So it turns out that my crappy morning on Friday may have been virus-induced. I'm pretty sick, and struggling to keep my wits about me. Not out-cold-on-my-rear-end sick like I can get. It's an I-can-still-go-to-work-and-stuff sick. But it just makes "dealing with the day" a bit more difficult. Yesterday was a busy Sunday. We had an evening church meeting for which I was asked to lead worship, in addition to the usual morning service. Both were such blessings, and were great for my heart, soul, mind, and strength. God has a way of meeting me when I'm at my worst, like that-- hardly able to talk, with the laryngitis and what-not, laced with all kinds of cold/flu medicines, low-grade fever sweats... but I open my mouth and the worship comes out, and He is glorified.
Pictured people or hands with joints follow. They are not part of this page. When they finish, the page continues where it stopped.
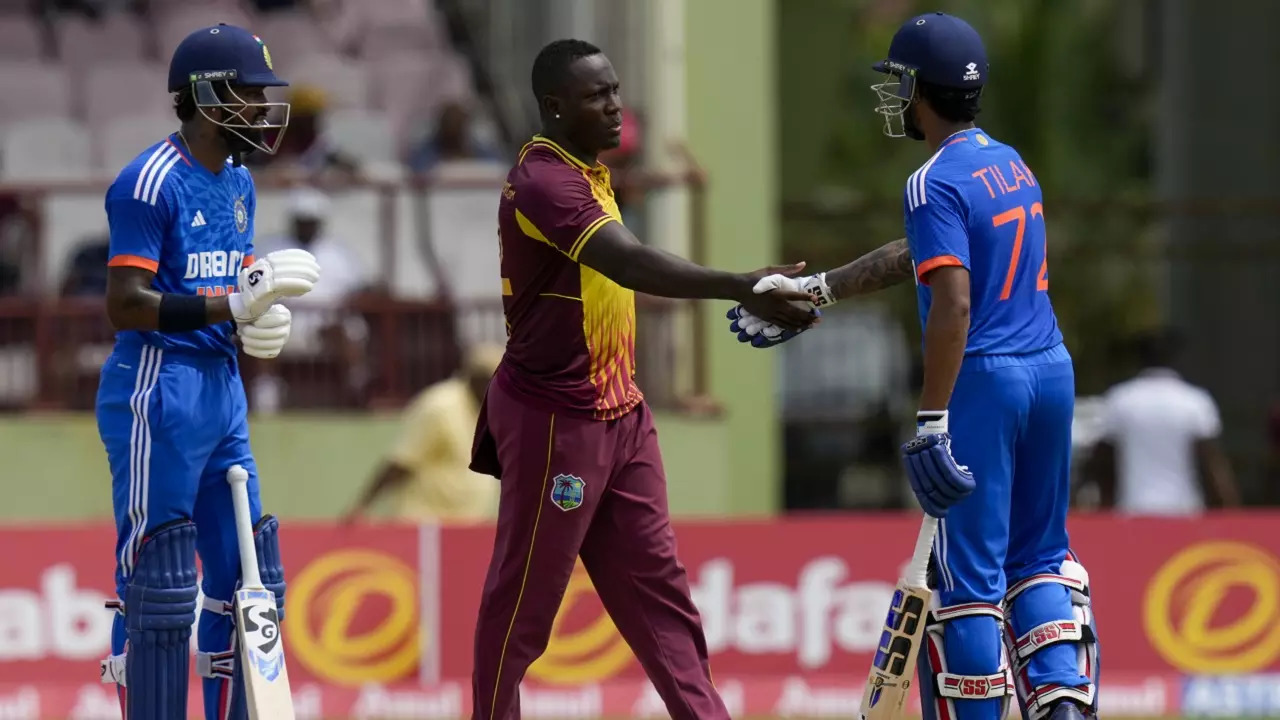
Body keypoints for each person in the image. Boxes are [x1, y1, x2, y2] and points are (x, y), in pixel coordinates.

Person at [726, 13, 1099, 720]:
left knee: (968, 582)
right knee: (1042, 558)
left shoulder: (931, 181)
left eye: (898, 83)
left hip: (985, 380)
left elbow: (952, 300)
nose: (891, 97)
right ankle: (1064, 705)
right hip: (1049, 370)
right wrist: (822, 288)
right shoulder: (1010, 163)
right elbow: (921, 256)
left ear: (922, 92)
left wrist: (932, 418)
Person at [466, 38, 817, 720]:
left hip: (620, 415)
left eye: (616, 89)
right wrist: (739, 285)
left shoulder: (588, 172)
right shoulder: (544, 181)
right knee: (524, 607)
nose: (616, 105)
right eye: (597, 95)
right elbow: (628, 264)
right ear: (554, 107)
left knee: (660, 595)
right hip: (555, 423)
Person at [94, 24, 321, 720]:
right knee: (160, 582)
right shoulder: (148, 180)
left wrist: (252, 321)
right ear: (205, 95)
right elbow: (125, 305)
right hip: (157, 390)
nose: (262, 109)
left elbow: (229, 285)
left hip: (222, 392)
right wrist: (233, 302)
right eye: (250, 93)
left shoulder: (241, 183)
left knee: (249, 574)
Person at [343, 343, 504, 524]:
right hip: (425, 528)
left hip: (464, 530)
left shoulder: (491, 411)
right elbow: (401, 462)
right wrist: (362, 506)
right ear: (476, 378)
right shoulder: (441, 407)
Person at [1083, 328, 1238, 513]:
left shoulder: (1119, 400)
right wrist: (1229, 511)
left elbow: (1101, 464)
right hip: (1185, 512)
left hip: (1131, 511)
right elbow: (1211, 465)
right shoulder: (1195, 402)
But as I was leaving the evening meeting last night, guitar under one arm, and TJ in the other, I was just struggling. I get that way on Sunday nights, anyway. I always have. As much as I love my job, and as "easy" as Monday mornings are for me (relative to the average among working people everywhere), I just have always struggled letting go of the weekend... the time at home, the rest, the comfort, and so-on. It used to be that I'd just lean on Leslie those nights. The aforementioned card games and a glass of wine. Maybe crash on the couch and watch a movie or a couple of our Office episodes. (By the way... has the Office new season started yet? I've completely lost touch with the world of Dwight, Jim, Pam, Michael, and the gang.) Last night, driving home with a wired and over-tired 3-year-old in the back seat, feeling my fever creep back a little, I was just really loathing facing the evening at home without Leslie. It was a night that, had it been a year or so ago, I would have just said, upon arriving home, "Honey, I need to pay some bills and clean up the desk. I feel like crap, and need to get to bed early. Can you take care of TJ duty tonight?" Instead, I just prayed all the way home (it was a short drive- 2 miles maybe- but it felt like 1000), "God... Provide... Get me through... Heal me... Settle him... I can't..." and so-on.
Now- to those of you from my church who are reading this... Please don't take this as a "cry for help" or as a "guilt trip" or whatever. I had so many people offer me last night, before leaving for home, "ANYTHING...ANY TIME..." But the fact of the matter is, TJ and I just need nights like this. It's all part of the process. To have had somebody else there to "help out" would have made it emotionally quite a bit harder. It's hard to explain. But I just needed to experience the "solitude" last night. (Different than "loneliness", as a cousin wiser than me has eloquently pointed out.) There are times God provides actual people and opportunities and tangible vehicles of His grace. And then there are times like last night where He attends to us as we wander in the desert. I'm not afraid to accept help when it's needed. I'm also not afraid to decline when I don't.
Anyway, God again provided, and here I am again, at my desk, taking a busy-work break to share this all with you. I'm not sure if I'm feeling better or worse, this morning, in regards to this little virus. I guess we can just say it's "progressing" which is better than "going nowhere". I should be back to 100% by the end of the week, according to others who seem to have had the same thing. More notable, perhaps, is an experience I had this morning, as I was getting ready for the day. It was before sunrise, the only light in the room was coming from my closet and the adjascent bathroom. I was sitting on my bed, buttoning up my shirt, just looking at the pictures on Leslie's dresser.
Just beautiful photos of the two of us. (I mean, photos of beautiful moments... you know what I mean...) On our wedding day. (pictured here) At a romantic little restaurant in St. Marten on our honeymoon. (We looked so YOUNG!) A picture of us grinning proudly as she holds up a giant 24" catfish she had just pulled out of my parent's pond. And one of my personal favorites-- pictures of us at Tad (my little brother) and Amity's wedding. I have often said that, while Leslie was unbelievably gorgeous on her wedding day, I believe she looked her BEST at that wedding, in July of '07, a mere two months before she was diagnosed. It's just so hard to believe, as I stare at her face in those pictures, that a tumor was growing there, right behind her eyes...
Anyway, I'm sitting there on my bed this morning, in a bit of a haze as I try to shake free from the grasp of sleep, trying to get my senses about me, to determine just how sick I am this morning... just staring at these pictures. And I realize in a moment of self-awarenes... I'm not crying. In fact, I'm smiling. The joy of the memories encapsulated in those pictures, even in my moment of half-consciousness, outweigh the pain of the loss that has followed. I am so thankful for the life we had, even if it is no longer. It is still ours. It is still mine.
So I hate to be redundant and go back to the "bittersweet" theme... But so it is this morning. Trying to keep in my right mind-- and within striking distance of the nearest bathroom-- as this virus "progresses", just trying to "get through" the day... the week... but with a soft smile on my face, in utter appreciation and thanksgiving for the gift of life with which we were blessed for those 7 years... and even more so, knowing that I get to carry those seven years with me, for the rest of this life... and then some.